Senior Writer Ryan Dixon and NHL Editor Rory Boylen always give it 110%, but never rely on clichés when it comes to podcasting. Instead, they use a mix of facts, fun and a varied group of hockey voices to cover Canada’s most beloved game.

27. There are always people looking for ways to break into hockey, and this week I came across 30-year-old Montrealer Ian Beckenstein. Who is he?

“I’m a normal guy pursuing my dream,” he said.

Beckenstein used to work in digital advertising sales, but it wasn’t for him. He did some statistical stuff for the well-known Lac St. Louis hockey program, and when he heard about the Canadiens’ AHL team moving from Hamilton to Laval a few years ago, he reached out to the team’s goalie/video coach, Marco Marciano, over LinkedIn. Beckenstein’s now spent three years with them on a part-time basis (in addition to a full-time job at Sportlogiq, although that’s dissipated due to the pandemic). Earlier this week, he published a blog post entitled, “How to Start Your Video Coaching Career.” I enjoyed the read.

28. For Laval, Beckenstein charts home time-on-ice and face-off winning percentage, including how successful everyone is in each particular dot. Every game day at 9:00 a.m., he presents a report to assistant coach Alex Burrows.

“If we’re playing Toronto, it’s a combination of all the face-off stats versus the Marlies to that point of the season.”

That wasn’t initially one of his responsibilities, but, as Beckenstein says, when you’re starting out, “You’re always trying to find a way to add value to what you do. You learn a lot of lessons about the right approach. When I started in Lac St. Louis, they told me to ‘be a superstar in your role.’ So, if you’re going to be the video coach, be the best video coach you can be. You must do your initial task properly, because if you can’t do that, you’re not getting other opportunities.”

Beckenstein’s done some IIHF work, and wants to move up the ladder using a combination of video and analytics.

“I don’t want to be preachy. I just want to give back — give people an idea of the software, equipment [and] cost for people who want to try this.”

29. Beckenstein on Burrows: “He’s super detailed, super sharp, not afraid to say, ‘Why is this like this?’ And he’s not asking to be mean — he wants to understand.”

He added that Burrows talks about Sami Salo quite a bit, because he’s set up a power-play strategy based on something the Finnish defender used to do. It’s called “The Salo.”

30. True or false: Jim Hughson missed a hole in one last week at Fairview Mountain’s golf course because the “noodle” on the pin got in the way?

31. Via video, Jeff Blashill addressed the graduates at De La Salle Collegiate in Warren, Mich. It was really good, and I wanted to end the blog with it. Blashill:

“(COVID-19) has robbed you of some great life experiences.

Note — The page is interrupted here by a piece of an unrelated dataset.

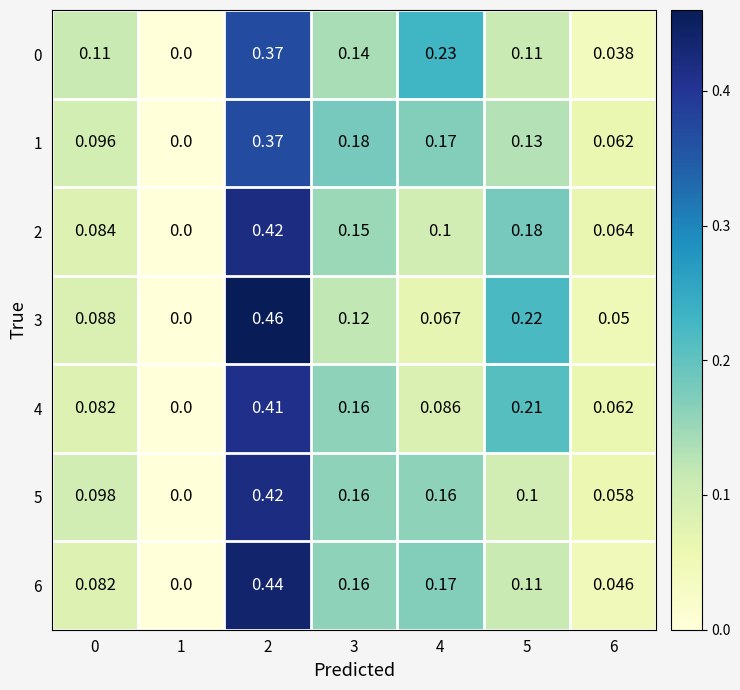

Is the value of 1 at 6 greater than the value of 0 at 2?

No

But turbulence is part of life. No doubt you will face it (again) in your future. The question you have to answer then — as you do now — is, ‘When you get knocked down, will you get back up?’ The greatest people in our history all have one thing in common: They faced incredible hardships, and had a choice to make. They chose to persevere and always get back up. I urge you to do the same. Turbulent times are also great opportunities to learn and to grow, to strengthen your faith, and to gain perspective on what’s truly important in life. I am sure you have done all three. Don’t waste one day to be the best version of yourself. Never compare yourself to others. Be the best you. Chase your passion, whatever that may be. Never chase money and fame, for if you chase your passions, you will never work one day in your life. Enrich the lives of those around you; it’s amazing the impact you have on the people you touch. Make sure it’s a positive impact. Finally, live your life with an ‘earn this’ philosophy. Wake up every day trying to earn the great opportunities you have in life. You are not entitled to anything in this life, you simply get what you earn. Wake up and earn it.”